▶ _TASK REQUIREMENTS_:
Reproduce word for word the stretch of the video encoding claims from "4. The apparatus" through "other than 0.".

▶ _EXCERPTED PASSAGE_:
1. An apparatus for encoding an input video signal, comprising:
a first encoder for encoding the video signal according to a first scheme and outputting a bitstream of a first layer; and
a second encoder for encoding the video signal according to a second scheme and outputting a bitstream of a second layer,
the first encoder including means for performing a prediction operation on an image block included in an arbitrary frame of the video signal to produce residual data of the image block, and selectively coding the residual data of the image block into difference data from residual data of a block, spatially corresponding to the image block, in a frame temporally coincident with the arbitrary frame and included in the bitstream of the second layer, based on a difference between coding information of the image block and coding information of the corresponding block.
2. The apparatus according to claim 1, wherein the coding information difference is an absolute difference between a motion vector of the image block and a motion vector obtained by scaling a motion vector of the corresponding block by a ratio of resolution of the first layer to resolution of the second layer.
3. The apparatus according to claim 2, wherein the means codes the residual data of the image block into the difference data from the residual data of the corresponding block if the absolute difference is less than or equal to one pixel.
4. The apparatus according to claim 1, wherein the coding information of a macroblock, which is divided into sub-blocks to be coded into residual data, is pattern information including bit information individually assigned to each of the sub-blocks, the bit information having a value determined according to whether or not a corresponding one of the sub-blocks includes data having a value other than 0.
5. The apparatus according to claim 4, wherein the means codes the residual data of the image block into the difference data from the residual data of the corresponding block if pattern information of the image block is identical to pattern information of the corresponding block.
6. The apparatus according to claim 1, wherein the means does not incorporate information, indicating whether or not the image block has been coded into the difference from the residual data of the corresponding block, into information of the coded image block.
7. A method for encoding an input video signal, comprising:
encoding the video signal according to a first scheme and outputting a bitstream of a first layer, and encoding the video signal according to a second scheme and outputting a bitstream of a second layer,
wherein encoding the video signal according to the first scheme includes a process for performing a prediction operation on an image block included in an arbitrary frame of the video signal to produce residual data of the image block, and selectively coding the residual data of the image block into difference data from residual data of a block, spatially corresponding to the image block, in a frame temporally coincident with the arbitrary frame and included in the bitstream of the second layer, based on a difference between coding information of the image block and coding information of the corresponding block.
8. The method according to claim 7, wherein the coding information difference is an absolute difference between a motion vector of the image block and a motion vector obtained by scaling a motion vector of the corresponding block by a ratio of resolution of the first layer to resolution of the second layer.
9. The method according to claim 8, wherein the process includes coding the residual data of the image block into the difference data from the residual data of the corresponding block if the absolute difference is less than or equal to one pixel.

▶ _LISTED ENTRIES_:

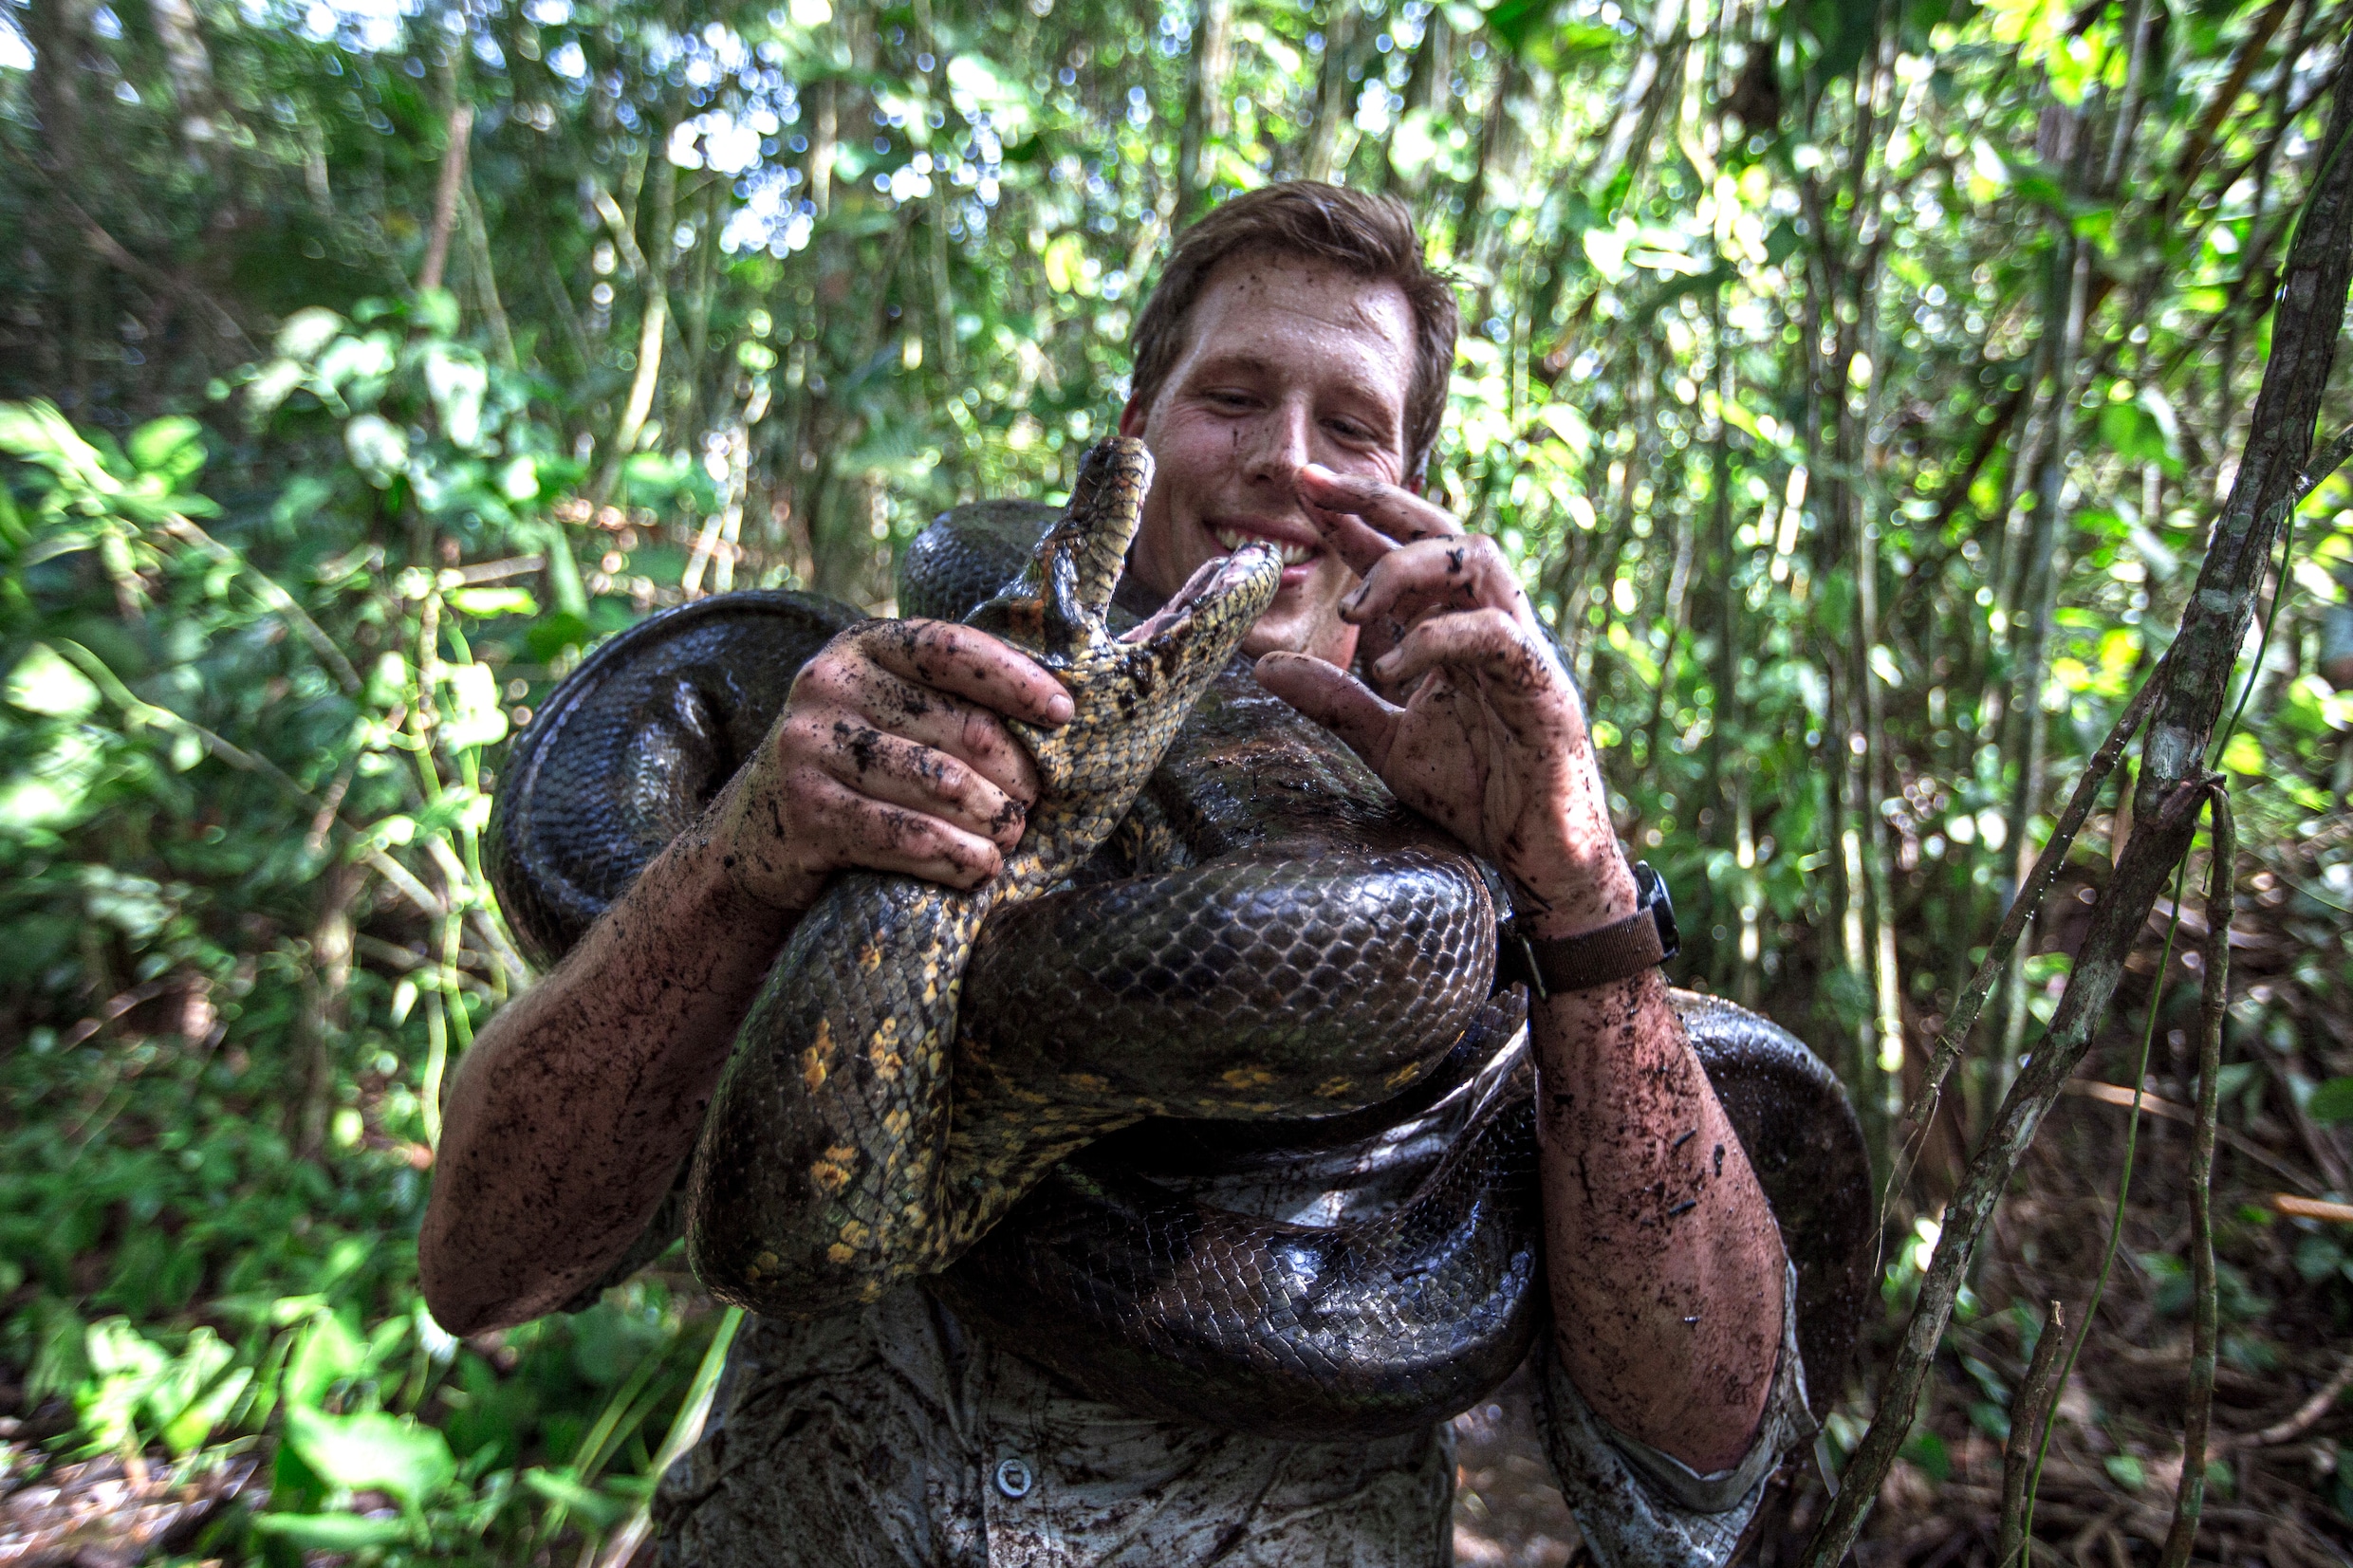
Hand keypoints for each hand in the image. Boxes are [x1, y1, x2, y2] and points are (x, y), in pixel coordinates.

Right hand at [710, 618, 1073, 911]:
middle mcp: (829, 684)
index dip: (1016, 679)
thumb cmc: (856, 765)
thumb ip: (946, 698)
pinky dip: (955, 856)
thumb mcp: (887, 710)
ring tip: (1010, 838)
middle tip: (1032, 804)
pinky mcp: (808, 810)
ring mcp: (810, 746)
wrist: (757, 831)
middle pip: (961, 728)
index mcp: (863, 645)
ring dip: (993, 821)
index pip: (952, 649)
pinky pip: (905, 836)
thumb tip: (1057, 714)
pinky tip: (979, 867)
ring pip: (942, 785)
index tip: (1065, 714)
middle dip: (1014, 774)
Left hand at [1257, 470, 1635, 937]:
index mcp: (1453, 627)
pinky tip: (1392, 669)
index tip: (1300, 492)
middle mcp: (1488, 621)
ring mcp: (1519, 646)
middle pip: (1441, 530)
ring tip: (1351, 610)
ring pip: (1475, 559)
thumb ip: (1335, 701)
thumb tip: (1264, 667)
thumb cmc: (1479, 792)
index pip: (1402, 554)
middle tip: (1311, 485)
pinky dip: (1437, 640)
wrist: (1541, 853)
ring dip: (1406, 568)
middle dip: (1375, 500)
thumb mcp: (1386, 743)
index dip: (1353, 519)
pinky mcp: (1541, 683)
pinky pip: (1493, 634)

▶ _OUTPUT OF THE TASK_:
4. The apparatus according to claim 1, wherein the coding information of a macroblock, which is divided into sub-blocks to be coded into residual data, is pattern information including bit information individually assigned to each of the sub-blocks, the bit information having a value determined according to whether or not a corresponding one of the sub-blocks includes data having a value other than 0.